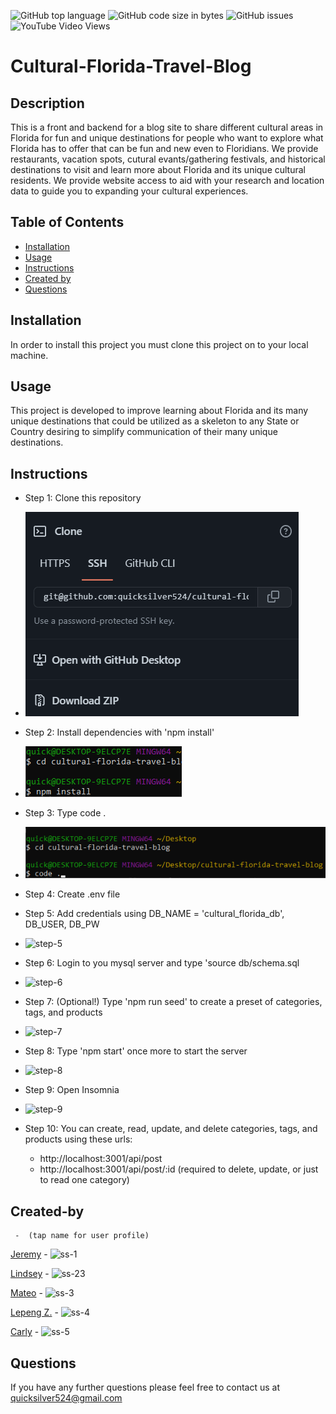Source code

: ![GitHub top language](https://img.shields.io/github/languages/top/quicksilver524/cultural-florida-travel-blog)
![GitHub code size in bytes](https://img.shields.io/github/languages/code-size/quicksilver524/cultural-florida-travel-blog)
![GitHub issues](https://img.shields.io/github/issues/quicksilver524/cultural-florida-travel-blog)
![YouTube Video Views](https://img.shields.io/youtube/views/)

# Cultural-Florida-Travel-Blog

## Description

This is a front and backend for a blog site to share different cultural areas in Florida for fun and unique destinations for people who want to explore what Florida has to offer that can be fun and new even to Floridians. We provide restaurants, vacation spots, cutural evants/gathering festivals, and historical destinations to visit and learn more about Florida and its unique cultural residents. We provide website access to aid with your research and location data to guide you to expanding your cultural experiences.

## Table of Contents

- [Installation](#installation)
- [Usage](#usage)
- [Instructions](#instructions)
- [Created by](#Created-by)
- [Questions](#questions)

## Installation

In order to install this project you must clone this project on to your local machine.

## Usage

This project is developed to improve learning about Florida and its many unique destinations that could be utilized as a skeleton to any State or Country desiring to simplify communication of their many unique destinations.

## Instructions

- Step 1: Clone this repository

* ![step-1](images/step-1.png)

- Step 2: Install dependencies with 'npm install'

* ![step-2](images/step-2.png)

- Step 3: Type code .

* ![step-3](images/step-3.png)

- Step 4: Create .env file

- Step 5: Add credentials using DB_NAME = 'cultural_florida_db', DB_USER, DB_PW

* ![step-5](images/step-5.png)

- Step 6: Login to you mysql server and type 'source db/schema.sql

* ![step-6](images/step-6.png)

- Step 7: (Optional!) Type 'npm run seed' to create a preset of categories, tags, and products

* ![step-7](images/step-7.png)

- Step 8: Type 'npm start' once more to start the server

* ![step-8](images/step-8.png)

- Step 9: Open Insomnia

* ![step-9](images/step-9.png)

* Step 10: You can create, read, update, and delete categories, tags, and products using these urls:
  - http://localhost:3001/api/post
  - http://localhost:3001/api/post/:id (required to delete, update, or just to read one category)

## Created-by 
     -  (tap name for user profile)

  [Jeremy](https://github.com/quicksilver524) - ![ss-1](images/ss-1.png)

  [Lindsey](https://github.com/LindseyHsiao) - ![ss-23](images/ss-2.png)

  [Mateo](https://github.com/MateoCapx) - ![ss-3](images/ss-3.png)

  [Lepeng Z.](https://github.com/goforward-z) - ![ss-4](images/ss-4.png)

  [Carly](https://github.com/cdonais) - ![ss-5](images/ss-5.png)
  
  ## Questions

If you have any further questions please feel free to contact us at [quicksilver524@gmail.com](quicksilver524@gmail.com)
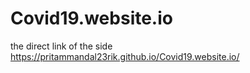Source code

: # Covid19.website.io
the direct link of the side
https://pritammandal23rik.github.io/Covid19.website.io/
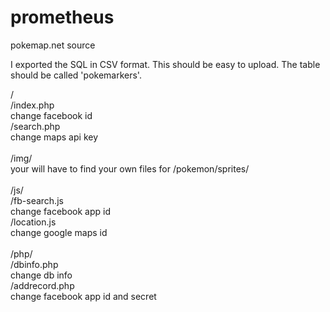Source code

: # prometheus
pokemap.net source

I exported the SQL in CSV format. This should be easy to upload. The table should be called 'pokemarkers'.

/<br />
/index.php<br />
change facebook id<br />
/search.php<br />
change maps api key<br />
<br />
/img/ <br />
your will have to find your own files for /pokemon/sprites/ <br />
<br />
/js/<br />
/fb-search.js<br />
change facebook app id<br />
/location.js<br />
change google maps id<br />
<br />
/php/<br />
/dbinfo.php<br />
change db info<br />
/addrecord.php<br />
change facebook app id and secret<br />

- WRITTEN TASK: Your reply should hold only the records, duplicated exactly, without any image.

- WRITTEN REPLY:
Source code

: ![GitHub top language](https://img.shields.io/github/languages/top/quicksilver524/cultural-florida-travel-blog)
![GitHub code size in bytes](https://img.shields.io/github/languages/code-size/quicksilver524/cultural-florida-travel-blog)
![GitHub issues](https://img.shields.io/github/issues/quicksilver524/cultural-florida-travel-blog)
![YouTube Video Views](https://img.shields.io/youtube/views/)

# Cultural-Florida-Travel-Blog

## Description

This is a front and backend for a blog site to share different cultural areas in Florida for fun and unique destinations for people who want to explore what Florida has to offer that can be fun and new even to Floridians. We provide restaurants, vacation spots, cutural evants/gathering festivals, and historical destinations to visit and learn more about Florida and its unique cultural residents. We provide website access to aid with your research and location data to guide you to expanding your cultural experiences.

## Table of Contents

- [Installation](#installation)
- [Usage](#usage)
- [Instructions](#instructions)
- [Created by](#Created-by)
- [Questions](#questions)

## Installation

In order to install this project you must clone this project on to your local machine.

## Usage

This project is developed to improve learning about Florida and its many unique destinations that could be utilized as a skeleton to any State or Country desiring to simplify communication of their many unique destinations.

## Instructions

- Step 1: Clone this repository

* ![step-1](images/step-1.png)

- Step 2: Install dependencies with 'npm install'

* ![step-2](images/step-2.png)

- Step 3: Type code .

* ![step-3](images/step-3.png)

- Step 4: Create .env file

- Step 5: Add credentials using DB_NAME = 'cultural_florida_db', DB_USER, DB_PW

* ![step-5](images/step-5.png)

- Step 6: Login to you mysql server and type 'source db/schema.sql

* ![step-6](images/step-6.png)

- Step 7: (Optional!) Type 'npm run seed' to create a preset of categories, tags, and products

* ![step-7](images/step-7.png)

- Step 8: Type 'npm start' once more to start the server

* ![step-8](images/step-8.png)

- Step 9: Open Insomnia

* ![step-9](images/step-9.png)

* Step 10: You can create, read, update, and delete categories, tags, and products using these urls:
  - http://localhost:3001/api/post
  - http://localhost:3001/api/post/:id (required to delete, update, or just to read one category)

## Created-by 
     -  (tap name for user profile)

  [Jeremy](https://github.com/quicksilver524) - ![ss-1](images/ss-1.png)

  [Lindsey](https://github.com/LindseyHsiao) - ![ss-23](images/ss-2.png)

  [Mateo](https://github.com/MateoCapx) - ![ss-3](images/ss-3.png)

  [Lepeng Z.](https://github.com/goforward-z) - ![ss-4](images/ss-4.png)

  [Carly](https://github.com/cdonais) - ![ss-5](images/ss-5.png)
  
  ## Questions

If you have any further questions please feel free to contact us at [quicksilver524@gmail.com](quicksilver524@gmail.com)
Source code

: # Covid19.website.io
the direct link of the side
https://pritammandal23rik.github.io/Covid19.website.io/
Source code

: # prometheus
pokemap.net source

I exported the SQL in CSV format. This should be easy to upload. The table should be called 'pokemarkers'.

/<br />
/index.php<br />
change facebook id<br />
/search.php<br />
change maps api key<br />
<br />
/img/ <br />
your will have to find your own files for /pokemon/sprites/ <br />
<br />
/js/<br />
/fb-search.js<br />
change facebook app id<br />
/location.js<br />
change google maps id<br />
<br />
/php/<br />
/dbinfo.php<br />
change db info<br />
/addrecord.php<br />
change facebook app id and secret<br />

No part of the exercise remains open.